Cada año la asignación de los premios Nobel suscita polémicas en torno a su legitimidad. Este año no ha sido la excepción: el premio por la Paz asignado a María Corina Machado, ha dividido el mundo político -más allá de las motivaciones de democracia y género- en dos bandos irreconciliables entre los defensores (abiertos o encubiertos) del dictador Nicolás Maduro y los admiradores de una mujer valiente y carismática.
Una polémica de menor eco mediático ha surgido en torno al premio Nobel de Economía, asignado a Joel Mokyr (50%), Philippe Aghion y Peter Howitt, por sus aportes a la teoría del crecimiento “endógeno” mediante la llamada “destrucción creativa”. Al igual que la mayoría de mis lectores, soy un lego en teorías económicas, motivo por el cual es necesario aclarar los términos entrecomillados.

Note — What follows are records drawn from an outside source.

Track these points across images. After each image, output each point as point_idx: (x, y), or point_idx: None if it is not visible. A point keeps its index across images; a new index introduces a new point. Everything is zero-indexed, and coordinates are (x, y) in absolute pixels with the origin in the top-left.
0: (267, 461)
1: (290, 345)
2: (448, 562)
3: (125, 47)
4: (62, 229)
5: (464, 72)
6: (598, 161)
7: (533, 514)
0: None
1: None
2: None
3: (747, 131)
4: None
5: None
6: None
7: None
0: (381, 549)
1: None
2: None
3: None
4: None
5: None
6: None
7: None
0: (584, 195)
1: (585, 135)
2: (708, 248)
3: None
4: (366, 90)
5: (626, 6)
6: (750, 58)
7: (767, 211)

El crecimiento endógeno se refiere al crecimiento impulsado por factores internos (capital humano, innovación tecnológica, conocimiento y productividad), en contraste con el dependiente de los recursos naturales o de la inversión extranjera (crecimiento exógeno). Japón ejemplifica el modelo endógeno y Bolivia el exógeno.
Por su parte, la destrucción creativa es un concepto acuñado en 1942 por el historiador y economista austriaco Joseph Shumpeter, quien, además de realzar el rol de la cultura y la educación en el crecimiento económico, observó que una innovación tecnológica mejora la calidad de un producto al tiempo que lo vuelve obsoleto, destruyendo el valor del anterior.
Un caso ilustrativo es la evolución de los teléfonos celulares: cada nuevo modelo mejora y reemplaza al anterior, vanificando todo el esfuerzo económico e investigativo invertido en el viejo producto. Sin embargo, no siempre es así: una excepción es el libro cuyas innovaciones (el e-book) no han logrado desplazar por completo al libro impreso.
Lo cierto es que la inversión en I&D (Investigación y Desarrollo) es efímera y costosa, social y económicamente de modo que surge la pregunta central: ¿quién debe liderar la I&D, el Estado o las empresas privadas? La visión liberal aboga por excluir al Estado o, como sugieren los laureados, limitarla a “proteger” las empresas emergentes del poder de las dominantes.
La realidad, sin embargo, es más matizada. Por un lado, China ofrece un contraejemplo exitoso: con planificación estatal integrada, desde la investigación hasta la comercialización, pasando por la industrialización, ha logrado un crecimiento económico espectacular durante cuatro décadas, sacando a 800 millones de personas de la pobreza. Incluso en los EE.UU., al margen de los mitos de las empresas “de garaje” en informática, la I&D depende en gran medida del complejo industrial-militar que financia la investigación básica en las universidades con fondos públicos, mientras que la aplicación y la producción recaen en el sector privado.
A pesar de estos casos, Ph. Aghion y P. Howitt tienden a minimizar la importancia del financiamiento público de la I&D, al margen de que, en Latinoamérica, la I&D, cuando existe y no es desincentivada, -como bajo Milei en Argentina- suele estar desconectada del aparato productivo.
Personalmente, considero que, en todo lado y especialmente en los países en vía de desarrollo, el rol del Estado es imprescindible para financiar la investigación básica, mientras que la aplicación de los resultados debe corresponder principalmente a empresas privadas, competitivas y eficientes.
En Bolivia, después de las últimas dos décadas perdidas, se espera que el nuevo gobierno impulse la investigación, y evite derrochar recursos en emprendimientos que el sector privado puede y sabe ejecutar mejor. De paso, tendremos una juventud con un mayor espíritu crítico.